As parents, we’ve all heard this adage more times than we care to count:

For kids, LOVE is spelled T-I-M-E.

Cos spending time with them is the best sign that we the parents care and love them. Many have even gone on to qualify that it’s not just about Quality time; it’s also about Quantity time. In short, both are equally important.

However, I wanted to go one step farther here, and say that LOVE is also spelled:


Yesterday evening, I brought my two boys over to the home of my cell group leader (CGL). This was for our weekly church cell meeting (for the adults) and play date (for the kids). Just to be clear, we kept to guidelines set by our country’s political leaders – no more than five guests in a home at any one time.

So the three of us, plus our CGL’s cousin and the cousin’s young daughter, exactly equalled five (insert bicep flexing emoji here).

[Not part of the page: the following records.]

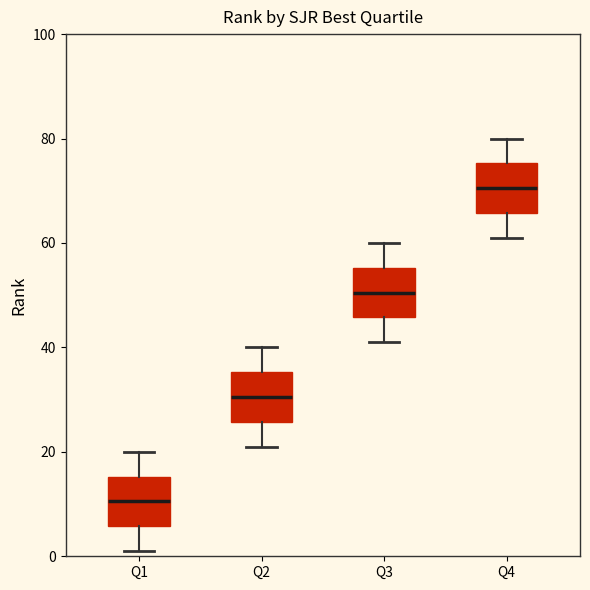

Reading left to right, read every box against the y-axis: the position of its median line, the range the box covers, and the ends of its whiskers. The values are not printed on the chart, so give them approximately, as read against the axis.

Q1: median 10, box 6 to 16, whiskers 2 to 20
Q2: median 30, box 26 to 36, whiskers 22 to 40
Q3: median 50, box 46 to 56, whiskers 42 to 60
Q4: median 70, box 66 to 76, whiskers 62 to 80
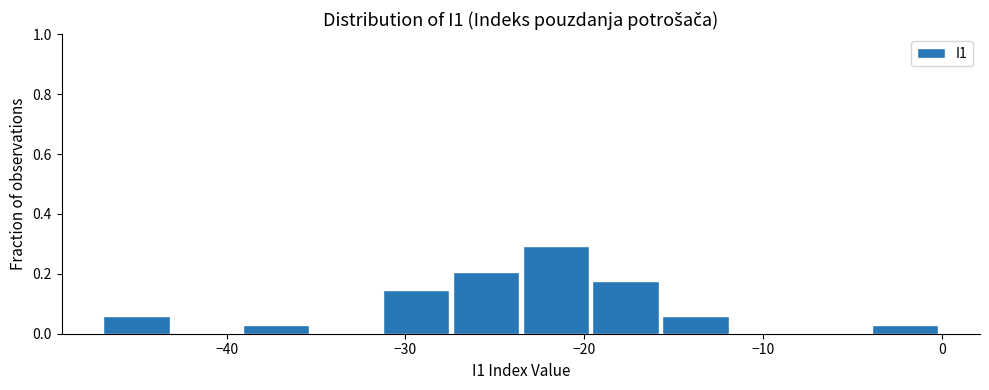

Read against the x-axis, roughly where is the centre of the tallest bar?

-22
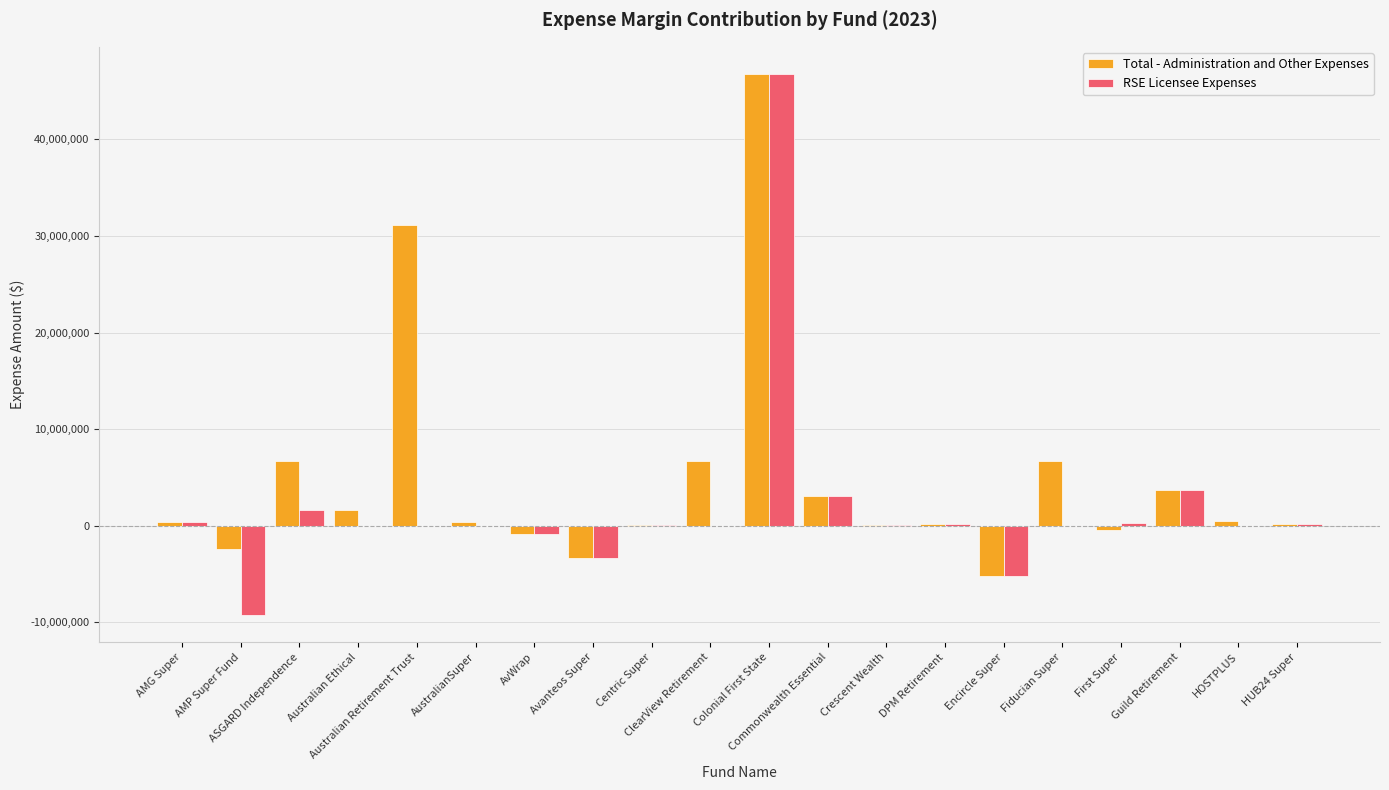

What is the highest value of the Total - Administration and Other Expenses series?

46779573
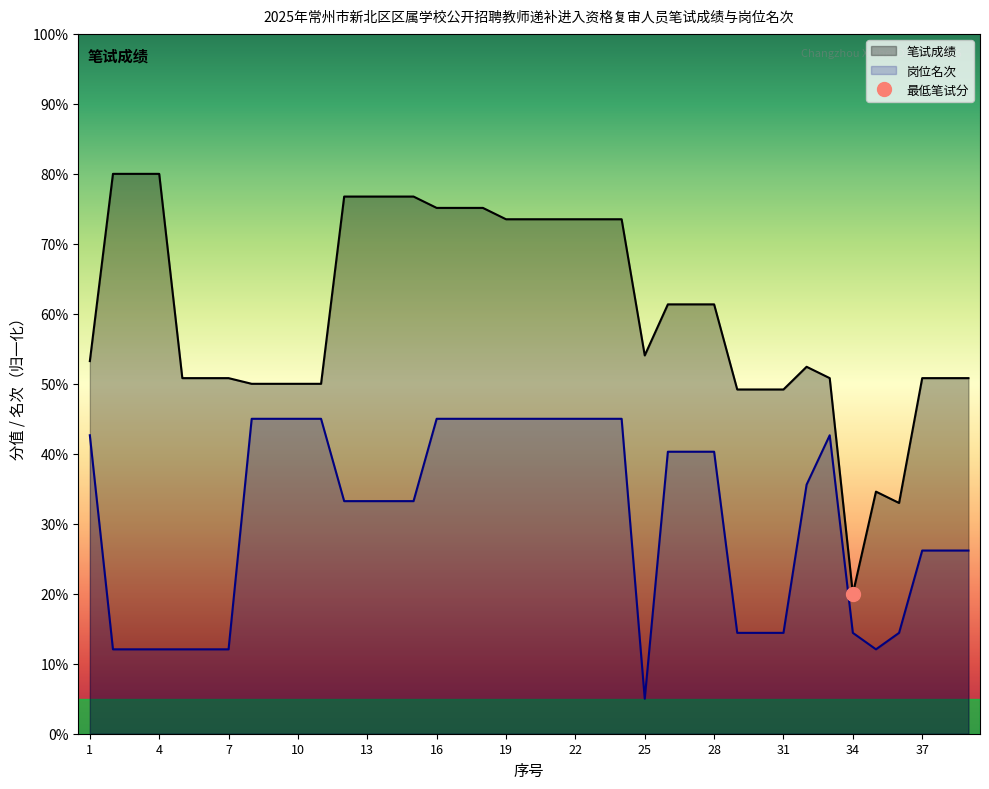

Where is the first local minimum for 笔试成绩?

25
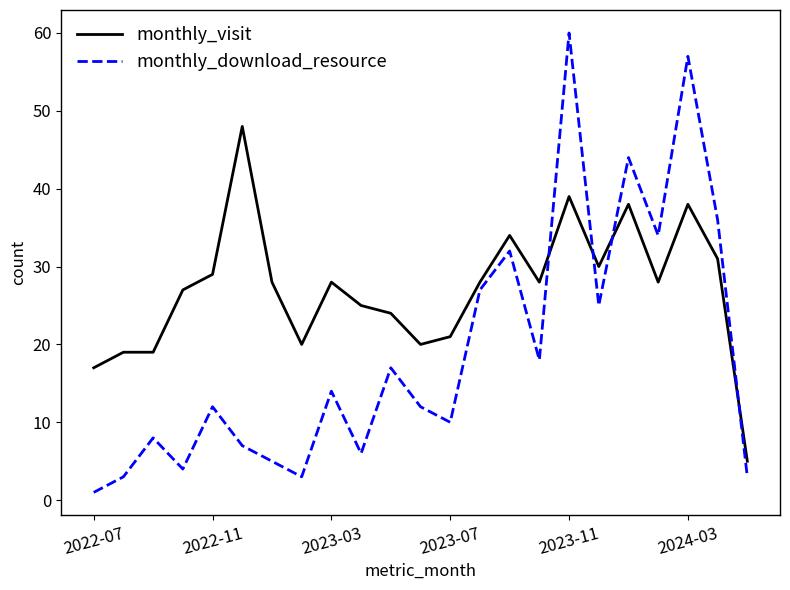

Which series has the largest range (max minus min)?

monthly_download_resource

The meetings have been happening via Zoom from the time of the coronavirus lockdown in April. But since the five guests rule came in a few weeks ago as we slowly relaxed nation-wide restrictions, those cell members with younger kids were able to meet in person at our CGL’s place.

Always mindful of course to maintain the 1 metre social distancing.

With my CGL’s own young son, there were exactly four kids below 12. Or I should say 3+1, cos the three older ones tended to play by themselves upstairs without my youngest son. Meaning, my dear Caleb had the vast living room on the ground floor of my CGL’s three-and-a-half storey terrace house all to himself.

With all his toys quickly emptied out of his bag and strewn everywhere (mainly trucks, buses and other vehicles, as well as makeshift cardboard road humps cut from toilet rolls), he was all set.

For the first hour at least.

However, after that hour had passed, and when the adults were well into our cell Zoom meeting, sharing our recent challenges and prayer requests, my dear boy started getting restless.

“Daddy, look at my road humps!”

“Daddy, come and sit with me.”

“Daddy, look! Look! Look!”

I had to mute my microphone several times as he kept pulling and tugging at me to play with him or to watch what he was doing.

Feeling torn and slightly frustrated, I tried a few times to distract him with other toys and even some potato chips. Was glad for both the option to mute my mike as well as switch off the camera, so that the other cell members don’t get distracted too. It did mean though that I wasn’t always able to focus on the discussions. In fact, due to technical shenanigans, Zoom even ‘kicked me out’ of the meeting at least four times throughout the two-hour session!

Maybe that was a sign from on high?

At one point, Caleb decided it was really fun to grab my waist from behind and pull me down on top of him as we tumbled onto the sofa. He seemed to get a big kick out of it and laughed raucously each time.

Looking back at him with annoyance at first, I couldn’t help but see the simple joy this playful romp gave my nine year old. It dawned on me that while most dads would have been miffed not just by the interruption, but by the fact that his kid was acting half his age, I saw the joy on his face when he saw me looking at him and breaking into my best fatherly grin.

It clearly meant a lot to him, and by extension, to me.

Looking at the Zoom meeting screen suddenly seemed like the dullest thing anyone could be doing right there and then.

So, I continued to mute my mike and turn off my camera.

But this time, unknown to my cell members, I also removed my cabled earphones, plugged in my wireless Apple Air Pod to stay in the Zoom, got out of the comfy armchair and lunged after my squeeling son as we tumbled joyfully onto the sofa.

And all because he saw my Look. And found my Love.